This is not a Chrome problem. This is not a flash problem. This is not an ad problem. That image is being reloaded constantly by a script, showing their peer-to-peer network status on a second by second basis.

Just right-click the image, select "Inspect Element" and you will see in Developer Tools that the image querystring is constantly being changed by a script.

Solution: stop visiting that page. Or block that image.
 


That is very easy to say - in retrospect. Of course, it is obvious!

Step back and think about the situation when somebody loads that page as a background tab, among many other tabs; there is no way of knowing that network use has just skyrocketed. In fact, even a casual glance at the page wouldn't show there is a problem - the Vimeo vid isn't even buffering (as normal) and the network graphic is well below the first screen, and even looking at it closely it wouldn't be obvious it is refreshing like crazy - it is too small and is such a mess (in fact, it is pretty pointless).

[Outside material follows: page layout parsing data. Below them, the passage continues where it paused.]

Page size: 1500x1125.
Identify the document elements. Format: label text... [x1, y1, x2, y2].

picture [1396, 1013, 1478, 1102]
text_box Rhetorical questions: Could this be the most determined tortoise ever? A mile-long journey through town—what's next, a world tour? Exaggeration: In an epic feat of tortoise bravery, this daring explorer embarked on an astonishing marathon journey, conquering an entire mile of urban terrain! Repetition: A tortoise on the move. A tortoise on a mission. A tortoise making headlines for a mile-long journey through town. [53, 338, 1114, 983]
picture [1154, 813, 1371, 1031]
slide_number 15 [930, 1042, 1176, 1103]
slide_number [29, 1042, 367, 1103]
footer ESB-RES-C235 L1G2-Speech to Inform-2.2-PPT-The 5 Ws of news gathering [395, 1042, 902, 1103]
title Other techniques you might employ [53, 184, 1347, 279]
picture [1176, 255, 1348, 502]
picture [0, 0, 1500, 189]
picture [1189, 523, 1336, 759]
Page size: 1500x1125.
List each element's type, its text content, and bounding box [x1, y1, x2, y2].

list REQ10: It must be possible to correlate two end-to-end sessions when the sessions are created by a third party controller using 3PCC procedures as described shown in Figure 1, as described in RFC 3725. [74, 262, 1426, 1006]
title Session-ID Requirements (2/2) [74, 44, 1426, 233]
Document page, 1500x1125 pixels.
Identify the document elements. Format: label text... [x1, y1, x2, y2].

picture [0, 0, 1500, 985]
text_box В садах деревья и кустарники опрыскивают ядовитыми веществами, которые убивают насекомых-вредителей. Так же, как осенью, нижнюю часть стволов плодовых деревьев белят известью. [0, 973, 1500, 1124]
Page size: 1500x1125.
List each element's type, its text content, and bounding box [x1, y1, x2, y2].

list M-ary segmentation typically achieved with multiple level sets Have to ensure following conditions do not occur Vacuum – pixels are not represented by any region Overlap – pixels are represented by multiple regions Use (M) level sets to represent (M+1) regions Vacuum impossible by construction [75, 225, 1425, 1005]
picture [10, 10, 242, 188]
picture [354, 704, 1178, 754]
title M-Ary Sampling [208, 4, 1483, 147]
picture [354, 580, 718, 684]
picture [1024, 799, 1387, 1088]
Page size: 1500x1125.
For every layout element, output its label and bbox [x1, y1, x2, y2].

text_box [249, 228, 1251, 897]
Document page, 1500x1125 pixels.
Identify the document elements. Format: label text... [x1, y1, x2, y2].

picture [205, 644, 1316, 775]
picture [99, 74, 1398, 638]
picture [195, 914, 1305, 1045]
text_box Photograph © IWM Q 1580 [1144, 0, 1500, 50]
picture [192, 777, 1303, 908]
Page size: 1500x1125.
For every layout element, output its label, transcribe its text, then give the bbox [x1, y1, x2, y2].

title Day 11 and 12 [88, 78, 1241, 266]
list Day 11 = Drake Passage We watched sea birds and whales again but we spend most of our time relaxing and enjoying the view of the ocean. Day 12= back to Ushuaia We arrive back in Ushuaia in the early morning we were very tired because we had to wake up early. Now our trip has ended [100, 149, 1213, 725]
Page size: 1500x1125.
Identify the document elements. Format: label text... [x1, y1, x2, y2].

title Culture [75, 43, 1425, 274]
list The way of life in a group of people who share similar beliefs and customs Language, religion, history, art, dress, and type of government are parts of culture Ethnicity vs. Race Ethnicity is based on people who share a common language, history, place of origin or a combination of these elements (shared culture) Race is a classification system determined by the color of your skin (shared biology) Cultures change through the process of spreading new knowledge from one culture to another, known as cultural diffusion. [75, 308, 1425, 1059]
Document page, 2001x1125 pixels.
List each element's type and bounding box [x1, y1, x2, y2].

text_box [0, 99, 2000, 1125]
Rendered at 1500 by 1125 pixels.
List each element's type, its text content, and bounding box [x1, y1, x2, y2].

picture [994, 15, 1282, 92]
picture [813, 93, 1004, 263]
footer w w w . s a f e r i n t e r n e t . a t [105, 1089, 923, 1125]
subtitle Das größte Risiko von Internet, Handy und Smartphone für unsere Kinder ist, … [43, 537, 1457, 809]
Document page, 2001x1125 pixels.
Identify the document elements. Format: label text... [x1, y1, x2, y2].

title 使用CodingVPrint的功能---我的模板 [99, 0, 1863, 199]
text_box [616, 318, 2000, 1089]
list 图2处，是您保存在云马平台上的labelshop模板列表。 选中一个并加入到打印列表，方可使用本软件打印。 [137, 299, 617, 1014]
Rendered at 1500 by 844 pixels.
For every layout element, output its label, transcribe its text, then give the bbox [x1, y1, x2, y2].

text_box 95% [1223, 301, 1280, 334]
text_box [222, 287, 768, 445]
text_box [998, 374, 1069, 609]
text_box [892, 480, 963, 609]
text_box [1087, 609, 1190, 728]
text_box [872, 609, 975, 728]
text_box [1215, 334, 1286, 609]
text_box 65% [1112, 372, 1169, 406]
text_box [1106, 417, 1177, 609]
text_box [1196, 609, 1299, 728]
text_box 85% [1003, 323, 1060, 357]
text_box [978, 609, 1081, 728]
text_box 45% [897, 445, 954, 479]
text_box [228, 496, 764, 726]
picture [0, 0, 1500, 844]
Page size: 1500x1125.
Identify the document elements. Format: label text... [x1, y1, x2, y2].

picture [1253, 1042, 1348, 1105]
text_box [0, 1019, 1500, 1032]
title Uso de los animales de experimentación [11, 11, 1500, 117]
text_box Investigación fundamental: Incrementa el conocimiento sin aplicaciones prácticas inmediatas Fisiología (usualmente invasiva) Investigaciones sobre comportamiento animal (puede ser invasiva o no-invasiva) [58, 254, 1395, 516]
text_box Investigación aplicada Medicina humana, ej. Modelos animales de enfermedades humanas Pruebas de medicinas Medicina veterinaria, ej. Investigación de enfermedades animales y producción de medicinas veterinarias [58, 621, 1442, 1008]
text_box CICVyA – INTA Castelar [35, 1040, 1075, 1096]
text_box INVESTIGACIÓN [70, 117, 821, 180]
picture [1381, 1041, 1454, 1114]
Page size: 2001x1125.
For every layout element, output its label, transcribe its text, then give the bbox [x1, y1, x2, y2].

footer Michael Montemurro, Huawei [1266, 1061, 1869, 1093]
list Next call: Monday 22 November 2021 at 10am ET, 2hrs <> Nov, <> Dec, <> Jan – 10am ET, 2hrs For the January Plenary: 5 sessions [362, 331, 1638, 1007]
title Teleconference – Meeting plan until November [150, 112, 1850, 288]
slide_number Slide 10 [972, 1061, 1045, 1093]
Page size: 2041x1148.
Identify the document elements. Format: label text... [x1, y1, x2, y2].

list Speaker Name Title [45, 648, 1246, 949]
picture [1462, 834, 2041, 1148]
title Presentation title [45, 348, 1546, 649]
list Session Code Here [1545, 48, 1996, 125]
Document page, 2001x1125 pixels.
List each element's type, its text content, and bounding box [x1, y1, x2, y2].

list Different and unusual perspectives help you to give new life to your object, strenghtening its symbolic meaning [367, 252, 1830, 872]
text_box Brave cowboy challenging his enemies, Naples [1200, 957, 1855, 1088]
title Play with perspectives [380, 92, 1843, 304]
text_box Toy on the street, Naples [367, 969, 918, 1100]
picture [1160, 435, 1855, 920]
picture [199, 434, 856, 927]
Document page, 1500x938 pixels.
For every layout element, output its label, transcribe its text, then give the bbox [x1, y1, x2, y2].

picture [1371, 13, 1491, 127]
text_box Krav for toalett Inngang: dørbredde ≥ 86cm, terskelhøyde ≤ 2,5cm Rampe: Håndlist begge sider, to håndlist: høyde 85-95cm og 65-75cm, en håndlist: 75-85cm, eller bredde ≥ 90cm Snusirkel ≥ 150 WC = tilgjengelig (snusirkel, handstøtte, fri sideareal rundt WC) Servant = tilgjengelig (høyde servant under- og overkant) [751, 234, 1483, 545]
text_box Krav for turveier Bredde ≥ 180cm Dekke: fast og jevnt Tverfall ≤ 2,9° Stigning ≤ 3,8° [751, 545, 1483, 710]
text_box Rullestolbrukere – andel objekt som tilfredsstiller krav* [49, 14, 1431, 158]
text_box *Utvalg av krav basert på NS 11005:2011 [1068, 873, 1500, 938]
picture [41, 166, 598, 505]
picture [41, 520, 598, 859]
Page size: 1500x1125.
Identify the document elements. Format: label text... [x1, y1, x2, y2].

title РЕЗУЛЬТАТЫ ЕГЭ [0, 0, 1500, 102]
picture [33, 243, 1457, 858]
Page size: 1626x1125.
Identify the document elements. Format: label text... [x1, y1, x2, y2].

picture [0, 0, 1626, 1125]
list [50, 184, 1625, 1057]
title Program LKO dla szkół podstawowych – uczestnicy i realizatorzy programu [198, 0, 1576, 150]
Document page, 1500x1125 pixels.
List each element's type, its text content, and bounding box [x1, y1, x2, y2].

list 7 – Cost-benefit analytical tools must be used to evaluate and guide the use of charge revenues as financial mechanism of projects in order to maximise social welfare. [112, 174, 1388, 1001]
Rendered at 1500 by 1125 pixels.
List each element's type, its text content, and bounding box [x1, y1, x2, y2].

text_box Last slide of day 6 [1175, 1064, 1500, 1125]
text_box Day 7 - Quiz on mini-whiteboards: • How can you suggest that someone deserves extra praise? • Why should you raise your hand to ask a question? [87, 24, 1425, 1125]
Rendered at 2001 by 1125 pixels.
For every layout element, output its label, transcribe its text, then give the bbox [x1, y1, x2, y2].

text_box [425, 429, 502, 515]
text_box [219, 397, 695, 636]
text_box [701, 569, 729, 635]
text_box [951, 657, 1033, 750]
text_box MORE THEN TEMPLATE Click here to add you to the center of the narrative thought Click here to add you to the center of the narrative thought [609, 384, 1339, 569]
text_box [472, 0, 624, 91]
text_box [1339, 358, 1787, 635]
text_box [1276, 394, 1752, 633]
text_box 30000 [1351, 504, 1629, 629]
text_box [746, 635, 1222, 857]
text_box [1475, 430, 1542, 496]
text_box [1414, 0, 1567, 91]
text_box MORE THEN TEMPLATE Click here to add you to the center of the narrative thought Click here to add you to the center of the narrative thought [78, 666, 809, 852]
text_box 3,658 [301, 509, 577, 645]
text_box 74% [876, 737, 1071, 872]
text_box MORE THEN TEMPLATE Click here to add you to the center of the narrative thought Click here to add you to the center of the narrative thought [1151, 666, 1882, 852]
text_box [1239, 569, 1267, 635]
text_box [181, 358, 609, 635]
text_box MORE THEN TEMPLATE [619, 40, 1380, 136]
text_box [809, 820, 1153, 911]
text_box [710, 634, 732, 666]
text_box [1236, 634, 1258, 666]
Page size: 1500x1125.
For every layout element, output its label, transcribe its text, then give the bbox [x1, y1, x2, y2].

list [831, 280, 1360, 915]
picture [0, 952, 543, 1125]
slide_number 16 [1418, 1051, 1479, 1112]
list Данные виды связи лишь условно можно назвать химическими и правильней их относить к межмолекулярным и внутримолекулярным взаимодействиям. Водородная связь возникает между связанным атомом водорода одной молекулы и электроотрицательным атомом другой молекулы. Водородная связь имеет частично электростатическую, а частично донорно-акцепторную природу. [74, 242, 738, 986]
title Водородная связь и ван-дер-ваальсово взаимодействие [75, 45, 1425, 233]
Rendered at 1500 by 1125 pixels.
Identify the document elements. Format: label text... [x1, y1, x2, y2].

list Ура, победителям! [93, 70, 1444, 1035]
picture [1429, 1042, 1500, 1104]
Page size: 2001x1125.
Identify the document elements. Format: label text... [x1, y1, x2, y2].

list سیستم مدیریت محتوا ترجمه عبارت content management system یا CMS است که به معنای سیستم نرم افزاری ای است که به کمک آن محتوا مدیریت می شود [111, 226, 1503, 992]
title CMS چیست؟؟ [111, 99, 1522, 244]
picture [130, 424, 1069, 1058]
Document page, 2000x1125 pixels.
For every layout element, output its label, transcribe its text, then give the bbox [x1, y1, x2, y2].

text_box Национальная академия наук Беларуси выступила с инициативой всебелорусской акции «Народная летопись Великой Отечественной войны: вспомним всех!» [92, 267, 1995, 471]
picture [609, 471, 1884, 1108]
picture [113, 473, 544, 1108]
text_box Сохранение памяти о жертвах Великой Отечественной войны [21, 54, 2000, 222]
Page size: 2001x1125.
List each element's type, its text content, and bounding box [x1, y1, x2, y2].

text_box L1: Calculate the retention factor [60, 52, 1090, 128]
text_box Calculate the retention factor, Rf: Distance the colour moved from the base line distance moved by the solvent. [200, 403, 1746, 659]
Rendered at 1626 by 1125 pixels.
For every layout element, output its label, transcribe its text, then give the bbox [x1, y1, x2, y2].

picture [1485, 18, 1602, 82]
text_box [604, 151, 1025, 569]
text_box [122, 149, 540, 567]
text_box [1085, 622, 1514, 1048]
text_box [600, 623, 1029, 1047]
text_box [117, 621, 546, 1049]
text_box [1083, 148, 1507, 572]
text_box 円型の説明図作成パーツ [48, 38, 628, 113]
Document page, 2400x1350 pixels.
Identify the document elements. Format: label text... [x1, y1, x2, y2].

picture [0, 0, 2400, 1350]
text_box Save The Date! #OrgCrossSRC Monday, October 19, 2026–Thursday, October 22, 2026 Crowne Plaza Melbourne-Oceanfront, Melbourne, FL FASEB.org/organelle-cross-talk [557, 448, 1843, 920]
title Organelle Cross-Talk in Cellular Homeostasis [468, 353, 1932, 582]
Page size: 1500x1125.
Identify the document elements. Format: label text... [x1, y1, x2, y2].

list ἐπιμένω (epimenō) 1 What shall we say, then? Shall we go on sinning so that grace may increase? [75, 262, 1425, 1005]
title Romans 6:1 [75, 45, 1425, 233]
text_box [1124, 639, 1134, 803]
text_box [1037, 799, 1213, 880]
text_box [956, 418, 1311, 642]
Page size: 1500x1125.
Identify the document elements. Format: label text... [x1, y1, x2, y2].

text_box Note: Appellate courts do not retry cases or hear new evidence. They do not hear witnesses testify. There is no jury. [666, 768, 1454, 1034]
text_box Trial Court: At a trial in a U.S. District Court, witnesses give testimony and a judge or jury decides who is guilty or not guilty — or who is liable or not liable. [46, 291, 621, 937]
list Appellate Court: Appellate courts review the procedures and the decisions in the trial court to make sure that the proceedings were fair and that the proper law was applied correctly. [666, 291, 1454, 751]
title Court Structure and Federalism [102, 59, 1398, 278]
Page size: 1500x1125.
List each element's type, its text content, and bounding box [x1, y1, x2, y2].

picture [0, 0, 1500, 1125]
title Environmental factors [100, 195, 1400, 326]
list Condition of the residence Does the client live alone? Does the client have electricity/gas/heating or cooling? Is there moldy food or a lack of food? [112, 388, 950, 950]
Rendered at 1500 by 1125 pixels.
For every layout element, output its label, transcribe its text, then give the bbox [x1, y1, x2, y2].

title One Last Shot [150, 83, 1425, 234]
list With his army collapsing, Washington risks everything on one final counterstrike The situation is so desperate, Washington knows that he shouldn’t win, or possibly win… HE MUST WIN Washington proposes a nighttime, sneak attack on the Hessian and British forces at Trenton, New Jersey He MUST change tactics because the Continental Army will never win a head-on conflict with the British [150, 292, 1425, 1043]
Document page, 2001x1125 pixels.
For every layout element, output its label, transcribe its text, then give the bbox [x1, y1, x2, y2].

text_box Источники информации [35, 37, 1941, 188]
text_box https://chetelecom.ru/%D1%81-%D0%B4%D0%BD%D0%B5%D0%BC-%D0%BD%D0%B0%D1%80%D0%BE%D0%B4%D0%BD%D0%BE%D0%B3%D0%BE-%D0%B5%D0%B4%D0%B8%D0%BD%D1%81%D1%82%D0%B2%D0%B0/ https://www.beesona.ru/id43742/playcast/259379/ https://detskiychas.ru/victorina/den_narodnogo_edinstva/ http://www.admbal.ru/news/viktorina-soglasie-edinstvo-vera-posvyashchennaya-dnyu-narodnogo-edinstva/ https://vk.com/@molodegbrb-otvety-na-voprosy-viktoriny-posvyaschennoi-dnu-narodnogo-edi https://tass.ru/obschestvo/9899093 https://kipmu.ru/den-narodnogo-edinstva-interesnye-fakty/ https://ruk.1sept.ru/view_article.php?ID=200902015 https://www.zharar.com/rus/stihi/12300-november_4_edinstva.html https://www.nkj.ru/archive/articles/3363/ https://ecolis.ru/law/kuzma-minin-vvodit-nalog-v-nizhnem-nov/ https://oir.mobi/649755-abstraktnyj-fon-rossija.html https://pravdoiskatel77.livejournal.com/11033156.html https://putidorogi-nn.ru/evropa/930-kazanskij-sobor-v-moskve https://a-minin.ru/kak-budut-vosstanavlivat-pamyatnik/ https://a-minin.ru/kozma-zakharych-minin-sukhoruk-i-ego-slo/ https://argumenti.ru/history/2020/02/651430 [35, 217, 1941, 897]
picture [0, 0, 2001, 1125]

Still, it's not an Orcon problem. As I said, they could come  and waive part of the bill, but that would be a good will act.

rjh:
freitasm: Continuing... That seems to be a P2P-based search engine. Basically if you install the software your PC will be part of their search engine, indexing, etc. It will use YOUR bandwidth. 

This is the same as someone who a couple of years ago complained about his braodband using gigabytes, when "nothing has changed". When pressed, yes, something was installed... He was running a TOR exit point, in his "effort to help the free speech". 

There you go. 
 

I don't think that it is helpful to confuse the matter by raising the P2P issue - apart from being the subject of the web page causing the problem, it isn't relevant. I haven't installed the software and don't intend to.  

The situation here is solely loading a web page in a background tab, not running P2P software or TOR. 


My point was that many times I've seen people complaining about usage when they didn't know what was happening on their computer.